Financial Strategies: Are You Budgeting for Replacement Capex?
Businesses today rely on all different kinds of equipment to keep operations running smoothly and meet customer expectations for on-time delivery of products and services.
This is true for not only equipment-intensive businesses like manufacturers, distributors and construction firms but also some service businesses that require the latest new computers and software to meet client demands.
One of the biggest mistakes these businesses sometimes make is failing to plan ahead for replacement of such equipment.
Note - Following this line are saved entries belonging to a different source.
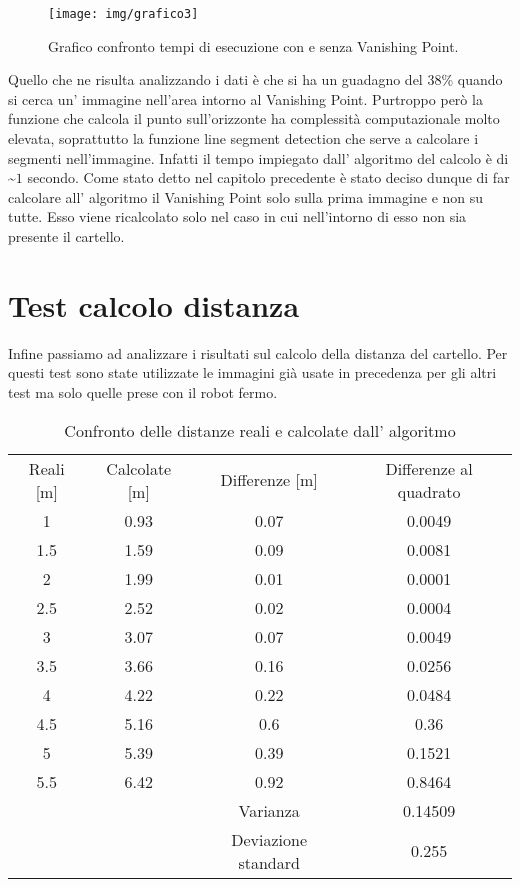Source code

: 	\begin{figure}[!ht]
		\centering
		\texttt{[image: img/grafico3]}
		\caption[Grafico tempi di esecuzione]{Grafico confronto tempi di esecuzione con e senza Vanishing Point.}
	\end{figure}

	Quello che ne risulta analizzando i dati è che si ha un guadagno del 38\% quando si cerca un' immagine nell'area intorno al Vanishing Point. Purtroppo però la funzione che calcola il punto sull'orizzonte ha complessità computazionale molto elevata, soprattutto la funzione line segment detection che serve a calcolare i segmenti nell'immagine. Infatti il tempo impiegato dall' algoritmo del calcolo è di \textasciitilde $1$ secondo. Come stato detto nel capitolo precedente è stato deciso dunque di far calcolare all' algoritmo il Vanishing Point solo sulla prima immagine e non su tutte. Esso viene ricalcolato solo nel caso in cui nell'intorno di esso non sia presente il cartello.

\section{Test calcolo distanza}

	Infine passiamo ad analizzare i risultati sul calcolo della distanza del cartello. Per questi test sono state utilizzate le immagini già usate in precedenza per gli altri test ma solo quelle prese con il robot fermo.

	\begin{table}[h]
		\centering
		\begin{tabular}{cccc}
		    Reali [m] & Calcolate [m] & Differenze [m] & Differenze al quadrato \\
			1 	&   0.93	& 0.07		& 0.0049    	\\
			1.5 &   1.59    & 0.09 		& 0.0081 		\\
			2 	& 	1.99	& 0.01		& 0.0001 		\\
			2.5 &   2.52	& 0.02		& 0.0004		\\
			3	&   3.07	& 0.07		& 0.0049		\\
			3.5 &   3.66	& 0.16		& 0.0256		\\
			4 	&   4.22	& 0.22		& 0.0484		\\
			4.5 &   5.16	& 0.6		& 0.36			\\
			5 	&   5.39	& 0.39		& 0.1521		\\
			5.5 &   6.42	& 0.92		& 0.8464		\\
			\hline
			& & Varianza & 0.14509 \\
			& & Deviazione standard & 0.255 \\

		\end{tabular}
		\caption{Confronto delle distanze reali e calcolate dall' algoritmo}
	\end{table}

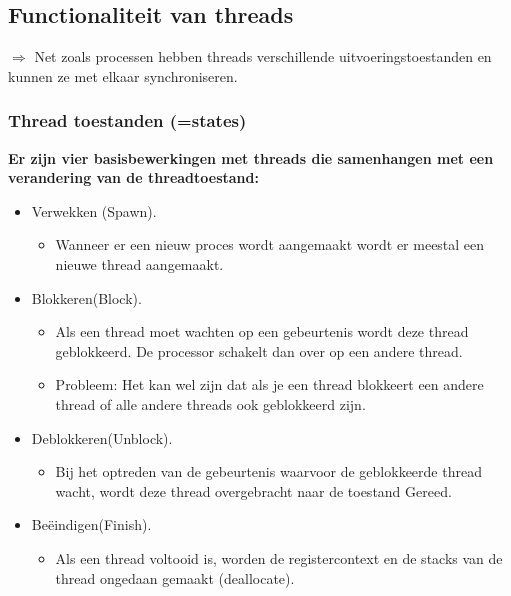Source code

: 
\newpage

\subsection{Functionaliteit van threads}

\noindent $\Rightarrow$ Net zoals processen hebben threads  verschillende uitvoeringstoestanden en kunnen ze met elkaar synchroniseren.

\subsubsection{Thread toestanden (=states)}

\textbf{Er zijn vier basisbewerkingen met threads die samenhangen met een verandering van de threadtoestand:}

\begin{itemize}
    \item Verwekken (Spawn).
        \begin{itemize}
        \item Wanneer er een nieuw proces wordt aangemaakt wordt er meestal een nieuwe thread aangemaakt.
        \end{itemize}
    \item Blokkeren(Block). 
        \begin{itemize}
        \item Als een thread moet wachten op een gebeurtenis wordt deze thread geblokkeerd. De processor schakelt dan over op een andere thread. 
        \item Probleem: Het kan wel zijn dat als je een thread blokkeert een andere thread of alle andere threads ook geblokkeerd zijn.
        \end{itemize} 
    \item Deblokkeren(Unblock). 
        \begin{itemize}
        \item Bij het optreden van de gebeurtenis waarvoor de geblokkeerde thread wacht, wordt deze thread overgebracht naar de toestand Gereed.
        \end{itemize}
    \item Beëindigen(Finish).
        \begin{itemize}
        \item Als een thread voltooid is, worden de registercontext en de stacks van de thread ongedaan gemaakt (deallocate).
        \end{itemize}
\end{itemize}

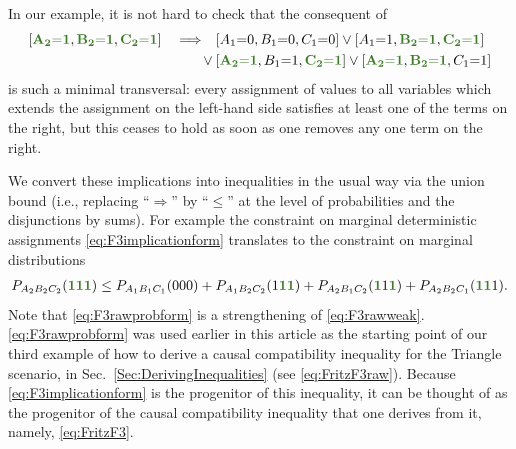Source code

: {%

In our example, it is not hard to check that the consequent of
\begin{align}\begin{split}\label{eq:F3implicationform}
	\bracks{\mgreen{A_2 \eql 1}, \mgreen{B_2 \eql 1}, \mgreen{C_2 \eql 1}} \quad\Longrightarrow\quad &\bracks{A_1 \eql 0, B_1 \eql 0, C_1 \eql 0} \lor \bracks{A_1 \eql 1, \mgreen{B_2 \eql 1}, \mgreen{C_2 \eql 1}} \\
	\lor\: & \bracks{\mgreen{A_2 \eql 1}, B_1 \eql 1, \mgreen{C_2 \eql 1}} \lor \bracks{\mgreen{A_2 \eql 1}, \mgreen{B_2 \eql 1}, C_1 \eql 1}
\end{split}\end{align}
is such a minimal transversal: every assignment of values to all variables which extends the assignment on the left-hand side satisfies at least one of the terms on the right, but this ceases to hold as soon as one removes any one term on the right. 

We convert these implications into inequalities in the usual way via the union bound (i.e., replacing ``$\Rightarrow$'' by ``$\leq$'' at the level of probabilities and the disjunctions by sums). For example the constraint on marginal deterministic assignments \cref{eq:F3implicationform} translates to the constraint on marginal distributions
\begin{align}\label{eq:F3rawprobform}
    P_{A_2 B_2 C_2}\parens{\mgreen{1} \mgreen{1} \mgreen{1}} \leq P_{A_1 B_1 C_1}\parens{0 0 0}+P_{A_1 B_2 C_2}\parens{1 \mgreen{1 1}}+P_{A_2 B_1 C_2}\parens{\mgreen{1} 1 \mgreen{1}}+P_{A_2 B_2 C_1}\parens{\mgreen{1 1} 1}.
\end{align}
Note that \cref{eq:F3rawprobform} is a strengthening of \cref{eq:F3rawweak}.  \cref{eq:F3rawprobform} was used earlier in this article as the starting point of our third example of how to derive a causal compatibility inequality for the Triangle scenario, in Sec.~\ref{Sec:DerivingInequalities} (see \cref{eq:FritzF3raw}). Because \cref{eq:F3implicationform} is the progenitor of this inequality, it can be thought of as the progenitor of the causal compatibility inequality that one derives from it, namely, \cref{eq:FritzF3}.  


}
Neglecting to budget for replacement capital expenditures, or capex, can result in serious financial strains when the time eventually comes to upgrade critical business equipment.
Pay Now … or Later
Budgeting for replacement capex is kind of like the old commercial for Fram oil filters in which the auto mechanic says, “You can pay me now … or pay me later.”
The question isn’t whether or not equipment is eventually going to wear out or become obsolete and need replacing. It will. The question is how are you going to pay for new equipment when the time comes?
If you don’t plan ahead and budget for replacement capex and you don’t have enough liquid funds to pay for new equipment when the time comes, you must lease or finance the equipment. You will determine the amount of free cash flow after servicing existing debt to see how much financing you may qualify for.
And remember: You may or may not qualify for the financing needed to replace or upgrade all the equipment that needs it.
It’s important to note that leasing or financing equipment isn’t necessarily a bad thing —in some instances, it’s preferable to paying cash. But failing to plan ahead and budget for replacement capex severely limits your options when it comes to acquiring new equipment in the future.
Build a Reserve Fund
One strategy is to build a reserve or sinking fund for replacement capex. This fund should be equal to your annual depreciation expense, at a minimum. Here’s an example of how this might work for a construction company with a fleet of 10 cement mixing trucks:
The owner of the business plans on replacing two trucks every year at a cost of $150,000 per truck, or $300,000 total. To ensure that there is sufficient cash on hand to buy the trucks a year from now, the business would need to set aside $25,000 per month in reserve for the next 12 months.
If the business continues to save this every month in a sinking fund, it will be able to replace its two oldest trucks every year debt-free. As a result, no truck in its fleet will ever be more than five years old. This will help the business save money on repair and maintenance costs while minimizing downtime and keeping its fleet up to date from a technology perspective.
This strategy will give the business a tremendous amount of financial flexibility when it comes time to replace aging and obsolete trucks. For example, it can buy the trucks outright in cash or use the reserve funds to put a substantial down payment on the trucks and finance the remainder. This would help ease demands on monthly working capital and improve cash flow.
A Critical Exercise
Capex budgeting is a critical exercise for any company that uses equipment in the normal course of business. If you haven’t budgeted for replacement capex in the past, resolve to do so starting now.